Giving residents less time on duty and more time to sleep was supposed to lead to fewer medical errors. But the latest research shows that’s not the case. What’s going on?

Since 2011, new regulations restricting the number of continuous hours first-year residents spend on-call cut the time that trainees spend at the hospital during a typical duty session from 24 hours to 16 hours. Excessively long shifts, studies showed, were leading to fatigue and stress that hampered not just the learning process, but the care these doctors provided to patients.

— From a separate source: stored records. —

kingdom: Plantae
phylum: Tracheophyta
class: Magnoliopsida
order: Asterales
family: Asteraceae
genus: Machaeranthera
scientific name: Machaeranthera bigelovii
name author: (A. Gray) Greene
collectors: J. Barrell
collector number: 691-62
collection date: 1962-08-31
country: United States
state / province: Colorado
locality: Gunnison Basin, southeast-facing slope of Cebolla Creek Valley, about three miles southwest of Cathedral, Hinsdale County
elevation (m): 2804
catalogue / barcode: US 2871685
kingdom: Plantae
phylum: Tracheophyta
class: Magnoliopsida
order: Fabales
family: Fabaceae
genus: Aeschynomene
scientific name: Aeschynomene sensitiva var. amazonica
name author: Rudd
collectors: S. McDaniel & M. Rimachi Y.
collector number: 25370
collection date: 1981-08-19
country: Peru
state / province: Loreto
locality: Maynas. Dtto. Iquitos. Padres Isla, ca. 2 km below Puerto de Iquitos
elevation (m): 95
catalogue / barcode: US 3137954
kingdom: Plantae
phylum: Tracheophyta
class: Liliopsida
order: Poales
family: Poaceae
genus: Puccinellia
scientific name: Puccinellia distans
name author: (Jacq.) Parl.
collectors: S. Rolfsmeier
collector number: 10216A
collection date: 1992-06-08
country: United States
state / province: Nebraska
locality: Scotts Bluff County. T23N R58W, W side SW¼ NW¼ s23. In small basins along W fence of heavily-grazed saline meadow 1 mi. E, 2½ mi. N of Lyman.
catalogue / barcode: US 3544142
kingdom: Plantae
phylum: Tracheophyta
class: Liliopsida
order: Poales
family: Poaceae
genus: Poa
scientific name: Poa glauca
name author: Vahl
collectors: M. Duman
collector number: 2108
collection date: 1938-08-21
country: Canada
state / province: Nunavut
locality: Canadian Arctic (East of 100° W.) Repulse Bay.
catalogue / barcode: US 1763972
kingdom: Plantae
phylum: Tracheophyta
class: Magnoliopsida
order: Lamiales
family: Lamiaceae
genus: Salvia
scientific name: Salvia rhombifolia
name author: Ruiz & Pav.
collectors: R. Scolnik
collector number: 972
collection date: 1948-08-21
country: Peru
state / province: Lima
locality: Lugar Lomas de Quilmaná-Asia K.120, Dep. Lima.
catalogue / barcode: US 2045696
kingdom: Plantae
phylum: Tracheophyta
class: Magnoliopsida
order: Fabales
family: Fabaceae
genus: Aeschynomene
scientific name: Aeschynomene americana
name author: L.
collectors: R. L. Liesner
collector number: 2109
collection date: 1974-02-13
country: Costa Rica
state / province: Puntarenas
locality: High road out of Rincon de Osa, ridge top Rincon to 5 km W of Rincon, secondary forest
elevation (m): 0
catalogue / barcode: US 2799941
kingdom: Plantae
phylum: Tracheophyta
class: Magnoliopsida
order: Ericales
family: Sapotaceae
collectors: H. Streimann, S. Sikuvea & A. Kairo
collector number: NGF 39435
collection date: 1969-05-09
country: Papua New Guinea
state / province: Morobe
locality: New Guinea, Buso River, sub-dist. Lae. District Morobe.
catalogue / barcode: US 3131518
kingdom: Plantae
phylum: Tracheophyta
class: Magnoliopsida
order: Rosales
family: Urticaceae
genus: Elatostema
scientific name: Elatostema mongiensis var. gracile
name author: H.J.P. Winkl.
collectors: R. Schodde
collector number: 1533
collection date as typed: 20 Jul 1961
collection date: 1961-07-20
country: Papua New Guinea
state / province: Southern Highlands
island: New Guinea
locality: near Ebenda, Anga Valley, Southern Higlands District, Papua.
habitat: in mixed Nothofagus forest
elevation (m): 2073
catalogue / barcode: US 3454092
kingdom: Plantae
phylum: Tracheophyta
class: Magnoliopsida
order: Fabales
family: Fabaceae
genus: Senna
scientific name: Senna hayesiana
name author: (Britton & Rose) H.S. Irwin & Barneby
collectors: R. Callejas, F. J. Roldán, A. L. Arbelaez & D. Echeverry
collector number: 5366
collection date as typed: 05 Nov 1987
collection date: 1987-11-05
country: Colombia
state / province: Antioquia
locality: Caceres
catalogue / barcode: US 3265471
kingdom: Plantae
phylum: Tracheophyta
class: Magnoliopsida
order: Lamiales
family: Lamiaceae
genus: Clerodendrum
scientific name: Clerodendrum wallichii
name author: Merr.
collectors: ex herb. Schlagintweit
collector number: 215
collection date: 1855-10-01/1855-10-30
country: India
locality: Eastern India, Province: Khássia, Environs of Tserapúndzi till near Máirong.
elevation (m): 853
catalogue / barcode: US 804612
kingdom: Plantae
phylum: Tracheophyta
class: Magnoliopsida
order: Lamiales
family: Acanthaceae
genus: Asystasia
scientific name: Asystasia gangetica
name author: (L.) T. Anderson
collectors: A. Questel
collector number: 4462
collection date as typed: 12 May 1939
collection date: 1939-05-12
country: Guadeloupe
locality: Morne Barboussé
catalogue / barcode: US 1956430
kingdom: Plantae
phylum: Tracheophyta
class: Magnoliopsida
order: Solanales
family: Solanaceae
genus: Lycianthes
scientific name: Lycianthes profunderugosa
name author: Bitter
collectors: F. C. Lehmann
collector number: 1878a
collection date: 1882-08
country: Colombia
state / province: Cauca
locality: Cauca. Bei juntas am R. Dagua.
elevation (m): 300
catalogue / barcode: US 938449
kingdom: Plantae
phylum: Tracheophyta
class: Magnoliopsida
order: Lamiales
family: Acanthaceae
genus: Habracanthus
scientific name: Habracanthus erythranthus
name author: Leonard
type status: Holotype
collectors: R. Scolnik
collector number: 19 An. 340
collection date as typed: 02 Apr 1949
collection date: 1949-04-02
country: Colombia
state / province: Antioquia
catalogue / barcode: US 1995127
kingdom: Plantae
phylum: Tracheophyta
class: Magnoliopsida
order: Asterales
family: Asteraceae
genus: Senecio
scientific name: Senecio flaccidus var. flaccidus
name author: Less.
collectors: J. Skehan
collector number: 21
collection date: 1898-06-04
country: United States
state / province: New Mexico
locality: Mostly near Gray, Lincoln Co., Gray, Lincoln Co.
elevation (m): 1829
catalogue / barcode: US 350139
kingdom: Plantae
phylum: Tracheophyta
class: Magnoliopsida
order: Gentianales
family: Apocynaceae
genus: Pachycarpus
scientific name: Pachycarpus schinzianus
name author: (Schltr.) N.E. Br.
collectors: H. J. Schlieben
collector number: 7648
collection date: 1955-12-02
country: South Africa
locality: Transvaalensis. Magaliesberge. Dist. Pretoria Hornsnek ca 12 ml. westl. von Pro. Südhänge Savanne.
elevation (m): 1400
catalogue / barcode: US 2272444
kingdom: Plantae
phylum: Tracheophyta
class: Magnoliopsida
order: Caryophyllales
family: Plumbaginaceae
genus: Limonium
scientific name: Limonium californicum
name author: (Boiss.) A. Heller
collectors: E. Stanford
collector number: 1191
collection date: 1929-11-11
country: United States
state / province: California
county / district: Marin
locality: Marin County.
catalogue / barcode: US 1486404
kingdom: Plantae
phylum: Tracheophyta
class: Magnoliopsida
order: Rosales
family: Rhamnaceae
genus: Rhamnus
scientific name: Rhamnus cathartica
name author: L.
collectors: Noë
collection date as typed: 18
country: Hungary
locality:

And there were tragic examples of the high cost of this exhausting schedule. In 1984, 18-year old Libby Zion, who was admitted to a New York City hospital with a fever and convulsions, was treated by residents who ordered opiates and restraints when she became agitated and uncooperative. Busy overseeing other patients, the residents didn’t evaluate Zion again until hours later, by which time her fever has soared to 107 degrees and she went into cardiac arrest, and died. The case highlighted the enormous pressures on doctors-in-training, and the need for reform in the way residents were taught. In 1987, a New York state commission limited the number of hours that doctors could train in the hospital to 80 each week, which was less than the 100 hour a week shifts with 36 hour “call” times that were the norm at the time. In 2003, the Accreditation Council for Graduate Medical Education followed suit with rules for all programs that mandated that trainees could work no more than 24 consecutive hours.